* Stated exercise 1
According to the manparse documentation, which tool does manparse use to convert man pages to DocBook XML files?

-- Text extract start --

7. Manparse CLI

Note

The project is developped at github.com/cmdse/manparse

manparse is a tool to extract a utility interface model from man-pages. It uses doclifter [1] from Eric S. Raymond which converts man pages to DocBook xml files. Those files already hold a good level of semantics, and manparse will do its best to grab as much information as possible. The utility interface model should be serialized to be consumed by other tools. Serialization format has not yet been chosen but it will likely be JSON + JSON Schema.

7.1. Synopsis

manparse [-v|-q] files…

7.2. Options

-v, --verbose

Blah

-q, --quiet

Shhhht

7.3. Implementation details

manparse will pass through multiple steps to build up a utility interface model from a manpage:

  1. call doclifter to generate a docbook file in a temporary folder;
  2. unmarshall the docbook xml file;
  3. flatten subsections to raw text;
  4. extract the command synopses in a tree structure;
  5. run parse scenarios to extract a partial option description model and eventually sub-commands;
  6. match synopses with option description model, and when suitable infer a POSIX_STACK_SWITCH option expression variant.

-- Text extract end --

* Stated exercise 2
Can you return, unchanged, the lines in the entries below from the line with "Locate an element on the screen. purple" to the line with "Which is in front, point (409, 298)", including both of those lines?

-- Exercise input start --

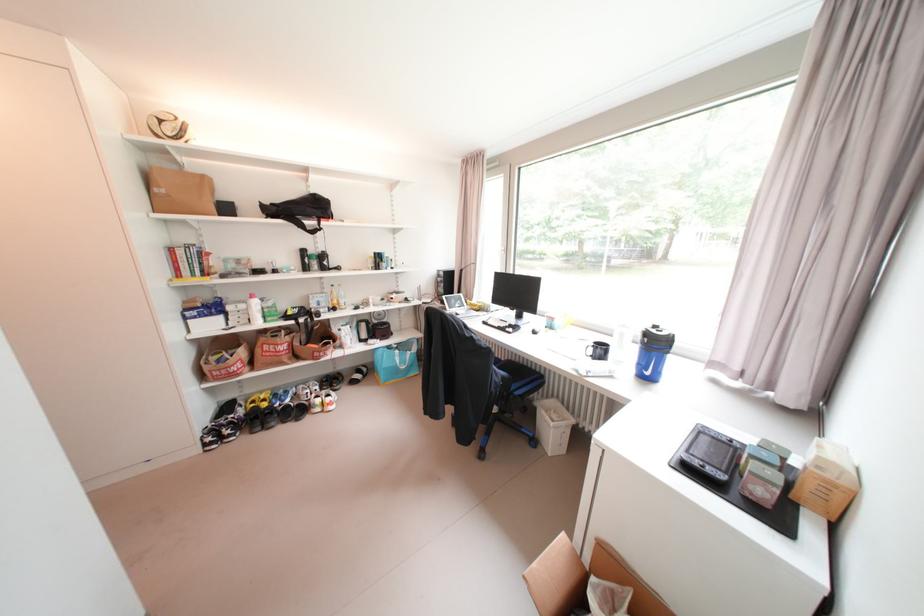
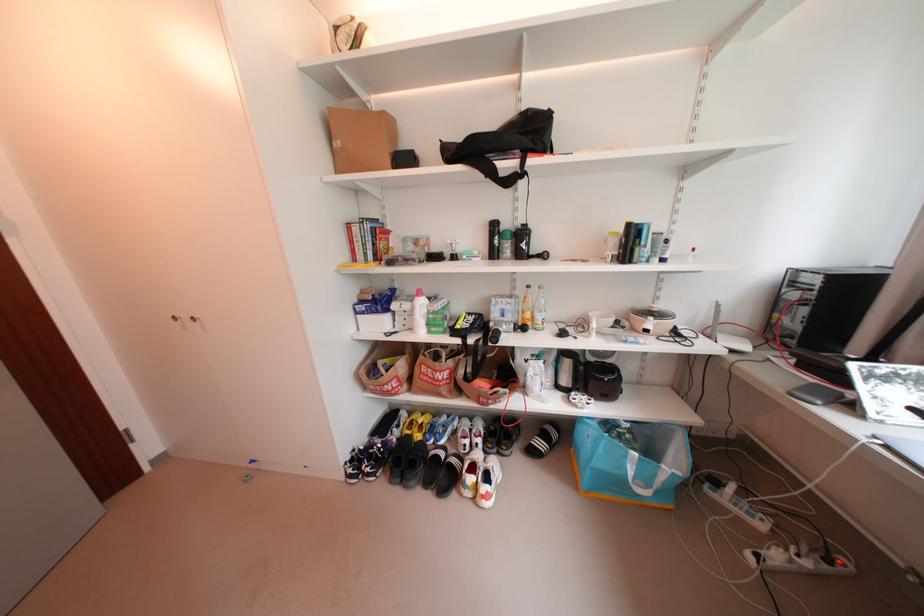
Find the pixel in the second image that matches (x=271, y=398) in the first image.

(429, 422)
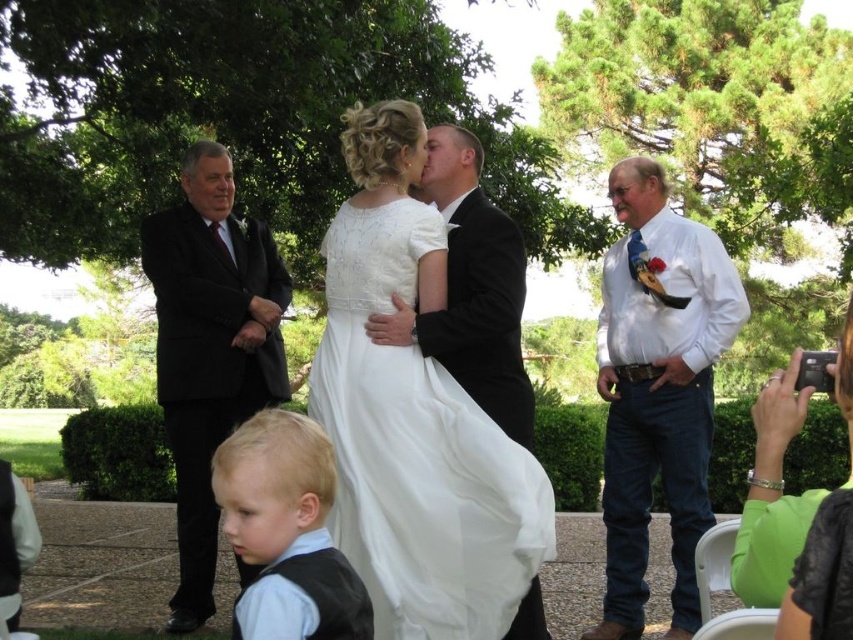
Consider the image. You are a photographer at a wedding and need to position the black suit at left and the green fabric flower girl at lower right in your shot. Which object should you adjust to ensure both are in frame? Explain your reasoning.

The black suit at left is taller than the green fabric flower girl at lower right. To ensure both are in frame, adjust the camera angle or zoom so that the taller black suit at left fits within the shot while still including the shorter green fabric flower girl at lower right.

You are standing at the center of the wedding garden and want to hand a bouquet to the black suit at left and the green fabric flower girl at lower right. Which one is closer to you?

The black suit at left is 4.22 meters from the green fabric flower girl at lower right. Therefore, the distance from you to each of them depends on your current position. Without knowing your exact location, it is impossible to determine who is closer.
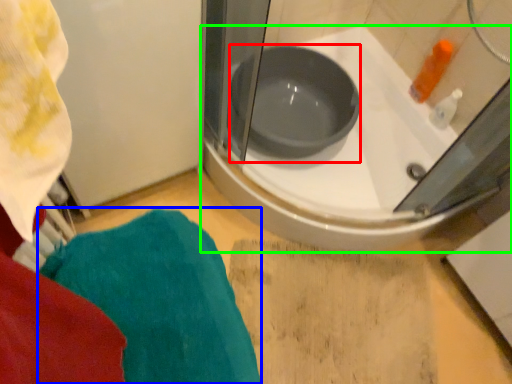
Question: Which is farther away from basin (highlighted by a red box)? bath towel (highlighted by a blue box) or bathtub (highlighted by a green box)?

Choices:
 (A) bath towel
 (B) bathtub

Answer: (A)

-- Exercise input end --
-- Exercise input start --

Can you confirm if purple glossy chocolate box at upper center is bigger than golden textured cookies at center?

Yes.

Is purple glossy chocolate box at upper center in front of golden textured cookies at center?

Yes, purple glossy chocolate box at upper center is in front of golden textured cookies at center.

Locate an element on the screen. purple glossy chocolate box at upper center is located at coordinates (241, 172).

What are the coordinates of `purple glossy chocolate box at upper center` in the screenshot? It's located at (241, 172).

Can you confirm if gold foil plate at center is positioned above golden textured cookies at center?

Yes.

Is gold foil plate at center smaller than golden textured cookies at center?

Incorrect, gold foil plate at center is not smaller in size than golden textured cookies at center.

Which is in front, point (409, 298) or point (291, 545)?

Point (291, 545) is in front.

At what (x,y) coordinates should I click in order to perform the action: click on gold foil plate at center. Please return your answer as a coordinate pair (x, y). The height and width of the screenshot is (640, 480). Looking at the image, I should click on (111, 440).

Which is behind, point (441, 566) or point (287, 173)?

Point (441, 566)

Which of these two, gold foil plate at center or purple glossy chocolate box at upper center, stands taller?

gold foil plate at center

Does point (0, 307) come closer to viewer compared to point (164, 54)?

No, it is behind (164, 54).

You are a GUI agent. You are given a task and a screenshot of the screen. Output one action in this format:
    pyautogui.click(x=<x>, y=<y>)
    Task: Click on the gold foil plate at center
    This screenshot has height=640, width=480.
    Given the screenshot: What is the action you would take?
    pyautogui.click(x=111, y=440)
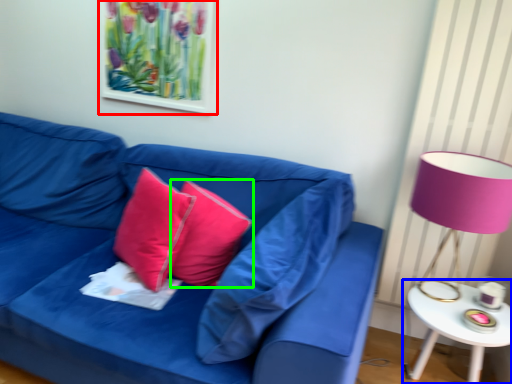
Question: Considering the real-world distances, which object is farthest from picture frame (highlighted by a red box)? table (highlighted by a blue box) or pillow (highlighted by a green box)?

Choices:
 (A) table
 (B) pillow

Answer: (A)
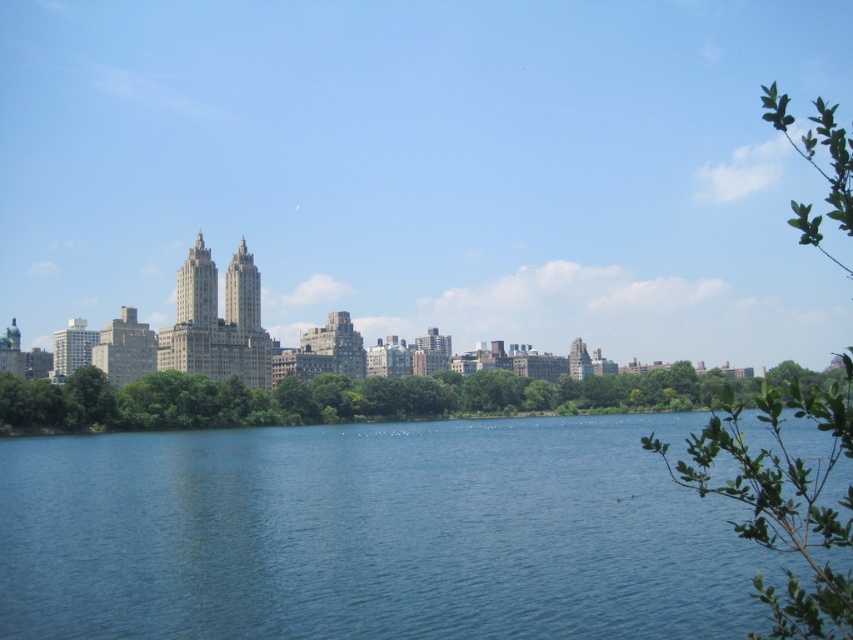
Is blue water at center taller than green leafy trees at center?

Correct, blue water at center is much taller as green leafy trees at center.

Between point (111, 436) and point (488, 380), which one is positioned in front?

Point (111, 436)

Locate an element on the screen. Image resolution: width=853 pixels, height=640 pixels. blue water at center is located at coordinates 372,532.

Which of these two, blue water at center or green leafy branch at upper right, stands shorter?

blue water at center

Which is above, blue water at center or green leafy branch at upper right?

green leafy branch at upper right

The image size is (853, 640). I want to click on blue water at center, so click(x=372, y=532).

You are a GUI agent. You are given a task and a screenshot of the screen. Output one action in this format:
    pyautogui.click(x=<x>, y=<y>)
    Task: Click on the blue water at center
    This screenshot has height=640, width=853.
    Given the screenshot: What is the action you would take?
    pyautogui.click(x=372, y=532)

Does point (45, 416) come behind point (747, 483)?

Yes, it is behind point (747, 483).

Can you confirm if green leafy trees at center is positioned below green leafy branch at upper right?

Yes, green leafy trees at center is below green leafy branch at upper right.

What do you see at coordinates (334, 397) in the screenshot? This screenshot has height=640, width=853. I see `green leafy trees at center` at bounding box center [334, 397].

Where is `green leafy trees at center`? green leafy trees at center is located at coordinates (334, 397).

-- Exercise input end --
-- Exercise input start --

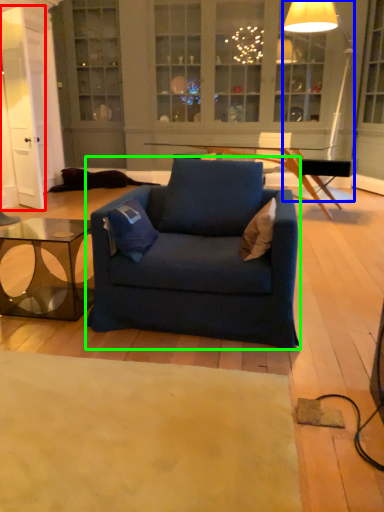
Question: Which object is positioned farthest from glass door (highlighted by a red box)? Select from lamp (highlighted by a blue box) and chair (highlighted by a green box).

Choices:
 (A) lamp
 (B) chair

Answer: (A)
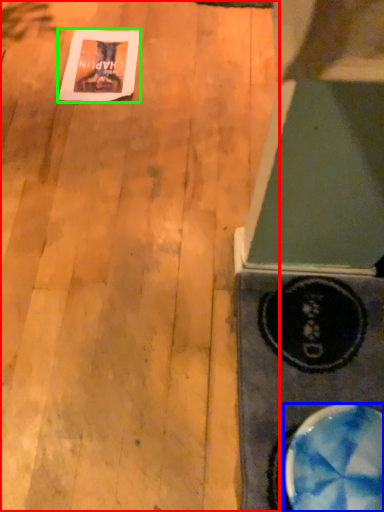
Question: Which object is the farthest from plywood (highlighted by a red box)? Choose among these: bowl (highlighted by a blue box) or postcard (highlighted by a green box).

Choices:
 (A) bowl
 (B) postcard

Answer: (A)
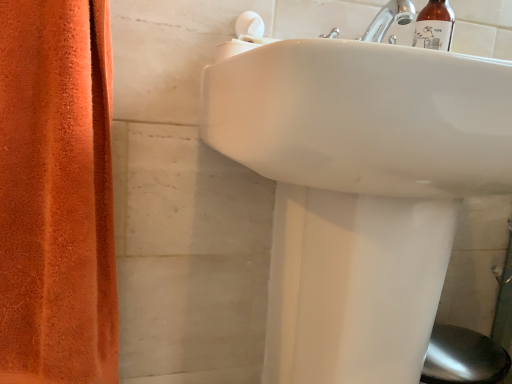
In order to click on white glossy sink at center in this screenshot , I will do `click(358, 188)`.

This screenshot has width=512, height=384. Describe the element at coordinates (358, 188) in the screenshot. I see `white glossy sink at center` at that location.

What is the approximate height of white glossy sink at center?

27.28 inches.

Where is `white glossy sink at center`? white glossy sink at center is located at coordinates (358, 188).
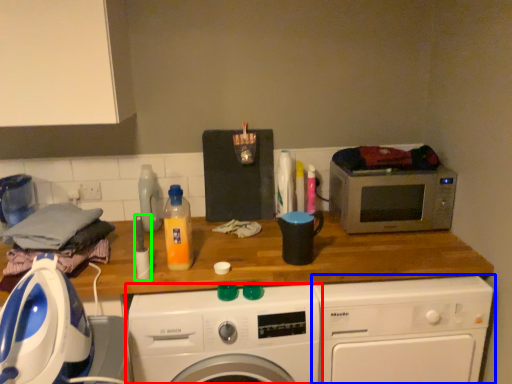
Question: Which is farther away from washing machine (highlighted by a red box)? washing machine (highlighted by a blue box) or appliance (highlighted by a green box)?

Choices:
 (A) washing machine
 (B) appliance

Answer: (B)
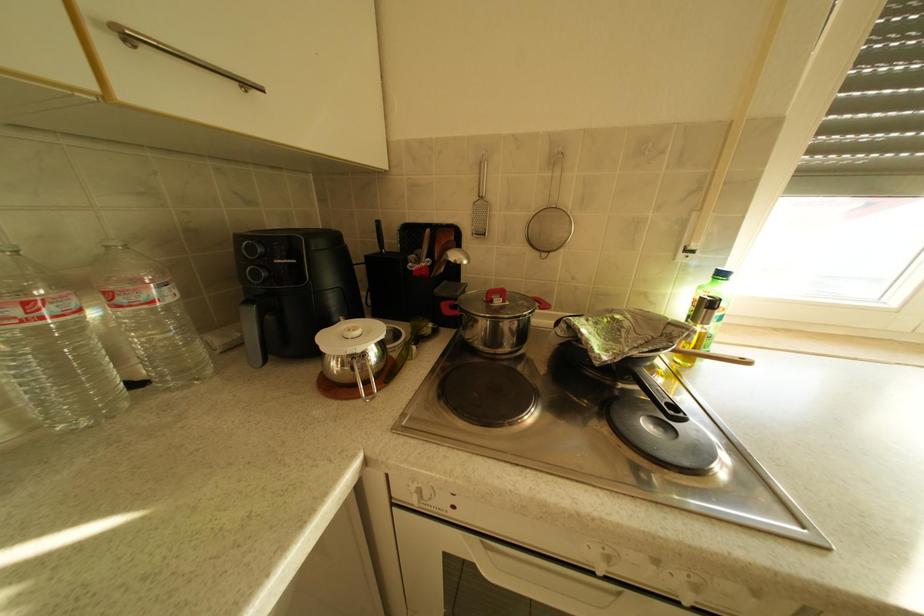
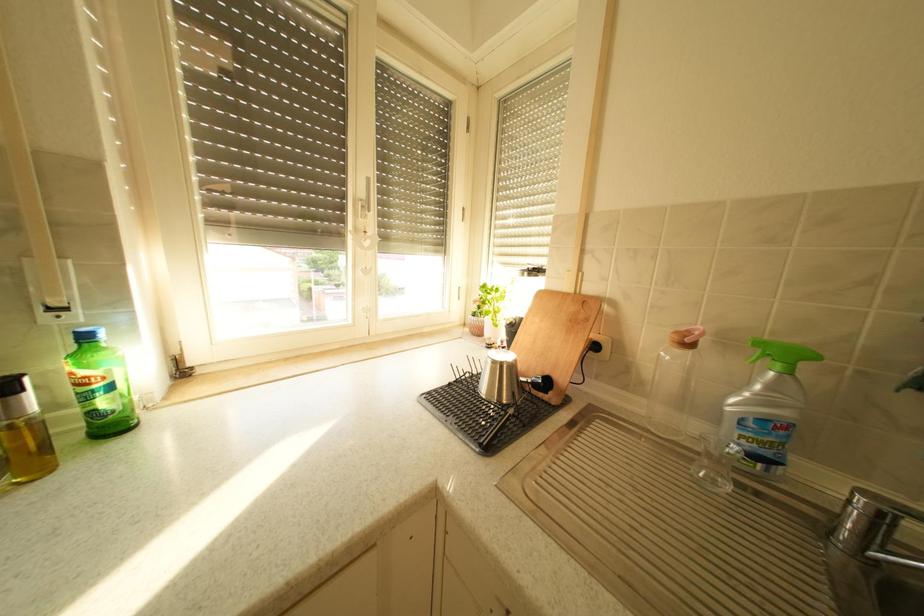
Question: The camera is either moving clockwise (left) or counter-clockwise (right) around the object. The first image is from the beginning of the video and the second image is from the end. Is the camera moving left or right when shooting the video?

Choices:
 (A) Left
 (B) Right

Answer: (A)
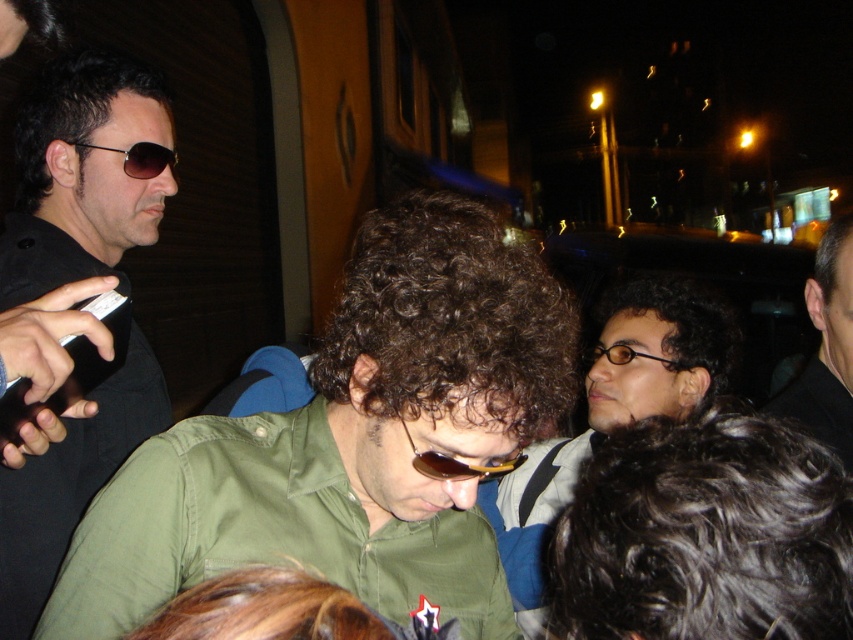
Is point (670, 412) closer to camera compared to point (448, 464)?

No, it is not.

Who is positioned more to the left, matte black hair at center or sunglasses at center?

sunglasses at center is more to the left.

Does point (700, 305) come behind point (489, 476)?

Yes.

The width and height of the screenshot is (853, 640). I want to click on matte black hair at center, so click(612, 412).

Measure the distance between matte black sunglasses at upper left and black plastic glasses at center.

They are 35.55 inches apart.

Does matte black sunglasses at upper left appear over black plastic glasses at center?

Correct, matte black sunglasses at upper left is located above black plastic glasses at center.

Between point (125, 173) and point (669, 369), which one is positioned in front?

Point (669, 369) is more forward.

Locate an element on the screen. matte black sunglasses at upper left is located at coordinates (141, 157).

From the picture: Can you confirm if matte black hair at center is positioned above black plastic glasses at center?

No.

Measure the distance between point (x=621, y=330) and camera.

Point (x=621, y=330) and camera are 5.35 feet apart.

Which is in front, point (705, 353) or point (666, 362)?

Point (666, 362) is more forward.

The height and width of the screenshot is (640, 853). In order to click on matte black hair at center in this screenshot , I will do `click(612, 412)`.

-- Exercise input end --

* Finished answer 1
It uses doclifter, from Eric S. Raymond.

* Finished answer 2
Locate an element on the screen. purple glossy chocolate box at upper center is located at coordinates (241, 172).

What are the coordinates of `purple glossy chocolate box at upper center` in the screenshot? It's located at (241, 172).

Can you confirm if gold foil plate at center is positioned above golden textured cookies at center?

Yes.

Is gold foil plate at center smaller than golden textured cookies at center?

Incorrect, gold foil plate at center is not smaller in size than golden textured cookies at center.

Which is in front, point (409, 298) or point (291, 545)?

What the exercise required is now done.